# Last Camping Trip of 2016



## AM1 (Oct 12, 2016)

Took the family with some good friends to Fort Mountain this past weekend. Windy on Saturday, but weather was perfect!


----------



## 3ringer (Oct 13, 2016)

Were they full. We camped at Vogel and it was sold out .


----------



## Bob Shaw (Oct 13, 2016)

Last camping trip? We're just coming into the best camping weather of the year.


----------



## T-N-T (Oct 14, 2016)

Camping weather is just getting started!

Nice pics and thanks for sharing


----------



## cjones (Oct 19, 2016)

"Last trip"... Holy moly you must be the ONLY person in the state that is done camping.  We were hoping to make our first family camping trip this weekend, but every state park in Georgia is booked up.  I have to admit - I was not expecting that...


----------



## 660griz (Oct 20, 2016)

Loading up for a week in the woods. Boon docking.


----------



## blood on the ground (Oct 20, 2016)

Looks like you guys did it right! I sure miss those camping trips like that! Excellent job on the cooking by the way!


----------



## loggerhead (Oct 23, 2016)

That's my favorite site at Fort Mountain.


----------



## AM1 (Nov 3, 2016)

cjones said:


> "Last trip"... Holy moly you must be the ONLY person in the state that is done camping.  We were hoping to make our first family camping trip this weekend, but every state park in Georgia is booked up.  I have to admit - I was not expecting that...



We made 4 trips this year, 3 to Fort Mountain and 1 to Cloudland Canyon. Went in April, May, July and October. when you have a senior in highschool band, the fall weekends get booked with games and band competitions. This was it for us. Too busy the rest of the time


----------



## Oldstick (Nov 3, 2016)

AM1 said:


> We made 4 trips this year, 3 to Fort Mountain and 1 to Cloudland Canyon. Went in April, May, July and October. when you have a senior in highschool band, the fall weekends get booked with games and band competitions. This was it for us.

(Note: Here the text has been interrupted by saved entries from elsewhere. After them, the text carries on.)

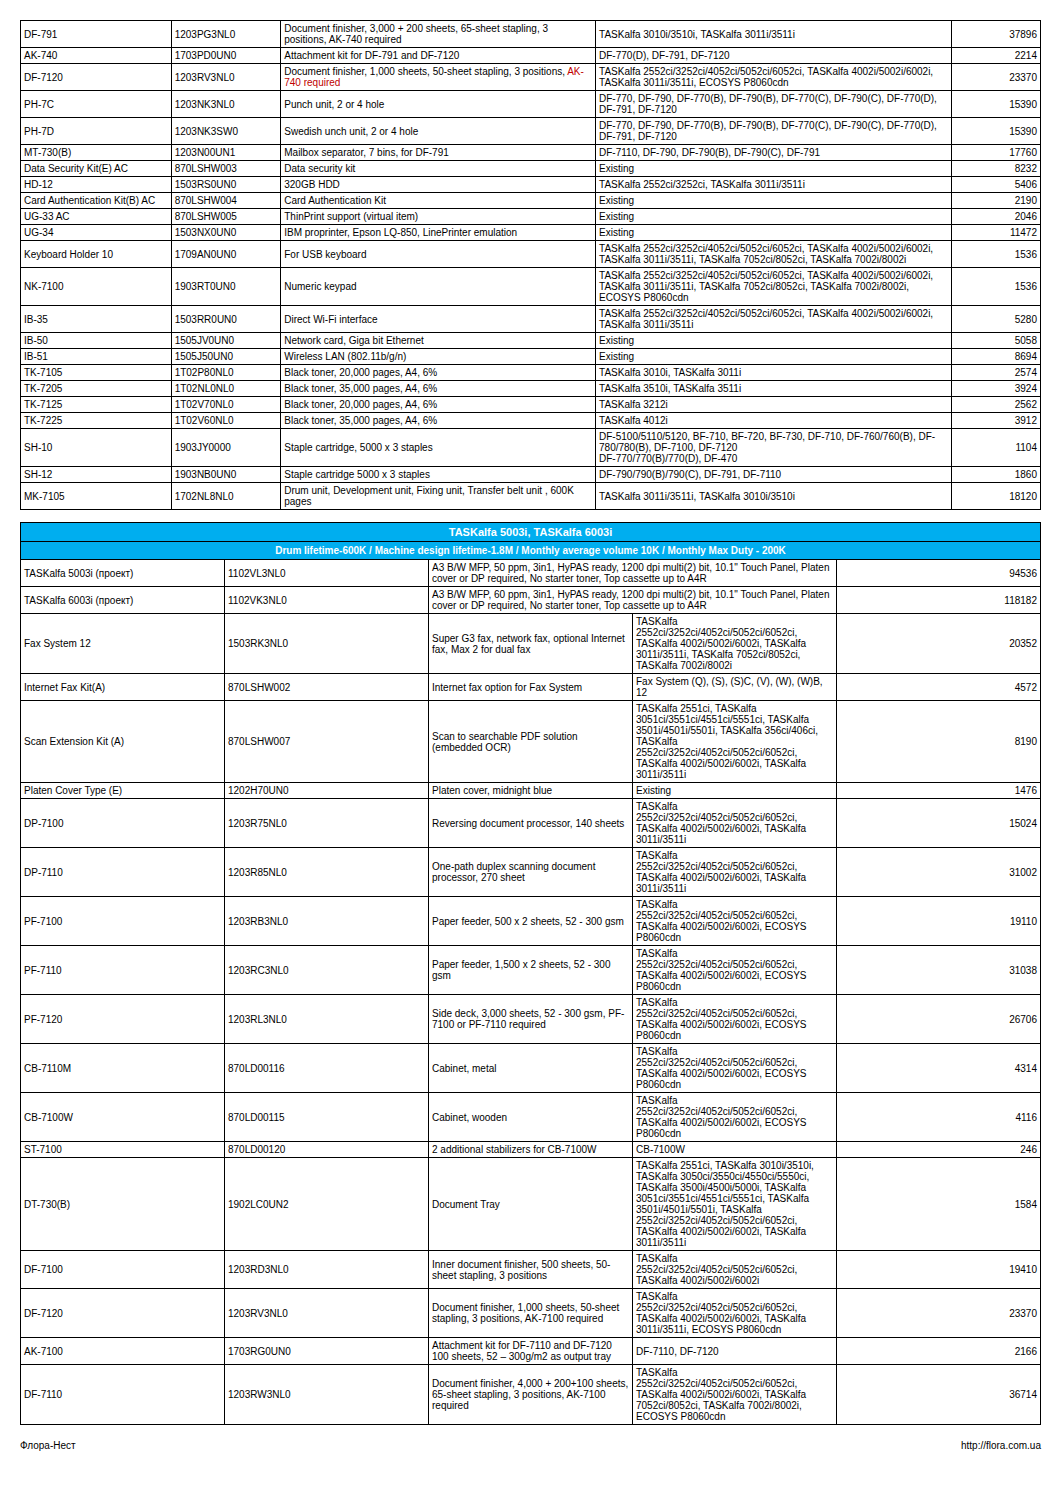| DF-791 | 1203PG3NL0 | Document finisher, 3,000 + 200 sheets, 65-sheet stapling, 3 positions, AK-740 required | TASKalfa 3010i/3510i, TASKalfa 3011i/3511i | 37896 |
| AK-740 | 1703PD0UN0 | Attachment kit for DF-791 and DF-7120 | DF-770(D), DF-791, DF-7120 | 2214 |
| DF-7120 | 1203RV3NL0 | Document finisher, 1,000 sheets, 50-sheet stapling, 3 positions, AK-740 required | TASKalfa 2552ci/3252ci/4052ci/5052ci/6052ci, TASKalfa 4002i/5002i/6002i, TASKalfa 3011i/3511i, ECOSYS P8060cdn | 23370 |
| PH-7C | 1203NK3NL0 | Punch unit, 2 or 4 hole | DF-770, DF-790, DF-770(B), DF-790(B), DF-770(C), DF-790(C), DF-770(D), DF-791, DF-7120 | 15390 |
| PH-7D | 1203NK3SW0 | Swedish unch unit, 2 or 4 hole | DF-770, DF-790, DF-770(B), DF-790(B), DF-770(C), DF-790(C), DF-770(D), DF-791, DF-7120 | 15390 |
| MT-730(B) | 1203N00UN1 | Mailbox separator, 7 bins, for DF-791 | DF-7110, DF-790, DF-790(B), DF-790(C), DF-791 | 17760 |
| Data Security Kit(E) AC | 870LSHW003 | Data security kit | Existing | 8232 |
| HD-12 | 1503RS0UN0 | 320GB HDD | TASKalfa 2552ci/3252ci, TASKalfa 3011i/3511i | 5406 |
| Card Authentication Kit(B) AC | 870LSHW004 | Card Authentication Kit | Existing | 2190 |
| UG-33 AC | 870LSHW005 | ThinPrint support (virtual item) | Existing | 2046 |
| UG-34 | 1503NX0UN0 | IBM proprinter, Epson LQ-850, LinePrinter emulation | Existing | 11472 |
| Keyboard Holder 10 | 1709AN0UN0 | For USB keyboard | TASKalfa 2552ci/3252ci/4052ci/5052ci/6052ci, TASKalfa 4002i/5002i/6002i, TASKalfa 3011i/3511i, TASKalfa 7052ci/8052ci, TASKalfa 7002i/8002i | 1536 |
| NK-7100 | 1903RT0UN0 | Numeric keypad | TASKalfa 2552ci/3252ci/4052ci/5052ci/6052ci, TASKalfa 4002i/5002i/6002i, TASKalfa 3011i/3511i, TASKalfa 7052ci/8052ci, TASKalfa 7002i/8002i, ECOSYS P8060cdn | 1536 |
| IB-35 | 1503RR0UN0 | Direct Wi-Fi interface | TASKalfa 2552ci/3252ci/4052ci/5052ci/6052ci, TASKalfa 4002i/5002i/6002i, TASKalfa 3011i/3511i | 5280 |
| IB-50 | 1505JV0UN0 | Network card, Giga bit Ethernet | Existing | 5058 |
| IB-51 | 1505J50UN0 | Wireless LAN (802.11b/g/n) | Existing | 8694 |
| TK-7105 | 1T02P80NL0 | Black toner, 20,000 pages, A4, 6% | TASKalfa 3010i, TASKalfa 3011i | 2574 |
| TK-7205 | 1T02NL0NL0 | Black toner, 35,000 pages, A4, 6% | TASKalfa 3510i, TASKalfa 3511i | 3924 |
| TK-7125 | 1T02V70NL0 | Black toner, 20,000 pages, A4, 6% | TASKalfa 3212i | 2562 |
| TK-7225 | 1T02V60NL0 | Black toner, 35,000 pages, A4, 6% | TASKalfa 4012i | 3912 |
| SH-10 | 1903JY0000 | Staple cartridge, 5000 x 3 staples | DF-5100/5110/5120, BF-710, BF-720, BF-730, DF-710, DF-760/760(B), DF-780/780(B), DF-7100, DF-7120 DF-770/770(B)/770(D), DF-470 | 1104 |
| SH-12 | 1903NB0UN0 | Staple cartridge 5000 x 3 staples | DF-790/790(B)/790(C), DF-791, DF-7110 | 1860 |
| MK-7105 | 1702NL8NL0 | Drum unit, Development unit, Fixing unit, Transfer belt unit , 600K pages | TASKalfa 3011i/3511i, TASKalfa 3010i/3510i | 18120 |
| TASKalfa 5003i, TASKalfa 6003i |
| Drum lifetime-600K / Machine design lifetime-1.8M / Monthly average volume 10K / Monthly Max Duty - 200K |
| TASKalfa 5003i (проект) | 1102VL3NL0 | A3 B/W MFP, 50 ppm, 3in1, HyPAS ready, 1200 dpi multi(2) bit, 10.1" Touch Panel, Platen cover or DP required, No starter toner, Top cassette up to A4R | 94536 |
| TASKalfa 6003i (проект) | 1102VK3NL0 | A3 B/W MFP, 60 ppm, 3in1, HyPAS ready, 1200 dpi multi(2) bit, 10.1" Touch Panel, Platen cover or DP required, No starter toner, Top cassette up to A4R | 118182 |
| Fax System 12 | 1503RK3NL0 | Super G3 fax, network fax, optional Internet fax, Max 2 for dual fax | TASKalfa 2552ci/3252ci/4052ci/5052ci/6052ci, TASKalfa 4002i/5002i/6002i, TASKalfa 3011i/3511i, TASKalfa 7052ci/8052ci, TASKalfa 7002i/8002i | 20352 |
| Internet Fax Kit(A) | 870LSHW002 | Internet fax option for Fax System | Fax System (Q), (S), (S)C, (V), (W), (W)B, 12 | 4572 |
| Scan Extension Kit (A) | 870LSHW007 | Scan to searchable PDF solution (embedded OCR) | TASKalfa 2551ci, TASKalfa 3051ci/3551ci/4551ci/5551ci, TASKalfa 3501i/4501i/5501i, TASKalfa 356ci/406ci, TASKalfa 2552ci/3252ci/4052ci/5052ci/6052ci, TASKalfa 4002i/5002i/6002i, TASKalfa 3011i/3511i | 8190 |
| Platen Cover Type (E) | 1202H70UN0 | Platen cover, midnight blue | Existing | 1476 |
| DP-7100 | 1203R75NL0 | Reversing document processor, 140 sheets | TASKalfa 2552ci/3252ci/4052ci/5052ci/6052ci, TASKalfa 4002i/5002i/6002i, TASKalfa 3011i/3511i | 15024 |
| DP-7110 | 1203R85NL0 | One-path duplex scanning document processor, 270 sheet | TASKalfa 2552ci/3252ci/4052ci/5052ci/6052ci, TASKalfa 4002i/5002i/6002i, TASKalfa 3011i/3511i | 31002 |
| PF-7100 | 1203RB3NL0 | Paper feeder, 500 x 2 sheets, 52 - 300 gsm | TASKalfa 2552ci/3252ci/4052ci/5052ci/6052ci, TASKalfa 4002i/5002i/6002i, ECOSYS P8060cdn | 19110 |
| PF-7110 | 1203RC3NL0 | Paper feeder, 1,500 x 2 sheets, 52 - 300 gsm | TASKalfa 2552ci/3252ci/4052ci/5052ci/6052ci, TASKalfa 4002i/5002i/6002i, ECOSYS P8060cdn | 31038 |
| PF-7120 | 1203RL3NL0 | Side deck, 3,000 sheets, 52 - 300 gsm, PF-7100 or PF-7110 required | TASKalfa 2552ci/3252ci/4052ci/5052ci/6052ci, TASKalfa 4002i/5002i/6002i, ECOSYS P8060cdn | 26706 |
| CB-7110M | 870LD00116 | Cabinet, metal | TASKalfa 2552ci/3252ci/4052ci/5052ci/6052ci, TASKalfa 4002i/5002i/6002i, ECOSYS P8060cdn | 4314 |
| CB-7100W | 870LD00115 | Cabinet, wooden | TASKalfa 2552ci/3252ci/4052ci/5052ci/6052ci, TASKalfa 4002i/5002i/6002i, ECOSYS P8060cdn | 4116 |
| ST-7100 | 870LD00120 | 2 additional stabilizers for CB-7100W | CB-7100W | 246 |
| DT-730(B) | 1902LC0UN2 | Document Tray | TASKalfa 2551ci, TASKalfa 3010i/3510i, TASKalfa 3050ci/3550ci/4550ci/5550ci, TASKalfa 3500i/4500i/5000i, TASKalfa 3051ci/3551ci/4551ci/5551ci, TASKalfa 3501i/4501i/5501i, TASKalfa 2552ci/3252ci/4052ci/5052ci/6052ci, TASKalfa 4002i/5002i/6002i, TASKalfa 3011i/3511i | 1584 |
| DF-7100 | 1203RD3NL0 | Inner document finisher, 500 sheets, 50-sheet stapling, 3 positions | TASKalfa 2552ci/3252ci/4052ci/5052ci/6052ci, TASKalfa 4002i/5002i/6002i | 19410 |
| DF-7120 | 1203RV3NL0 | Document finisher, 1,000 sheets, 50-sheet stapling, 3 positions, AK-7100 required | TASKalfa 2552ci/3252ci/4052ci/5052ci/6052ci, TASKalfa 4002i/5002i/6002i, TASKalfa 3011i/3511i, ECOSYS P8060cdn | 23370 |
| AK-7100 | 1703RG0UN0 | Attachment kit for DF-7110 and DF-7120 100 sheets, 52 – 300g/m2 as output tray | DF-7110, DF-7120 | 2166 |
| DF-7110 | 1203RW3NL0 | Document finisher, 4,000 + 200+100 sheets, 65-sheet stapling, 3 positions, AK-7100 required | TASKalfa 2552ci/3252ci/4052ci/5052ci/6052ci, TASKalfa 4002i/5002i/6002i, TASKalfa 7052ci/8052ci, TASKalfa 7002i/8002i, ECOSYS P8060cdn | 36714 |
Флора-Нест http://flora.com.ua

Too busy the rest of the time



I understand that completely, been there and done that.  

But I am still going to suggest that you aren't nearly finished yet.  Well maybe for 2016, with Thanksgiving and Christmas coming up, but still try to take full advantage of those school holidays too.

The winter time (say after Christmas) is perfect to check out all the GA state parks, especially the ones in South GA.  Usually less crowds, no bugs, and cool temps perfect for a fire.  On the rare case, it does dip to freezing or below, there is nothing like this as a family togetherness experience around the fire.


----------



## lcookie (Nov 16, 2016)

Looks like a good time.


----------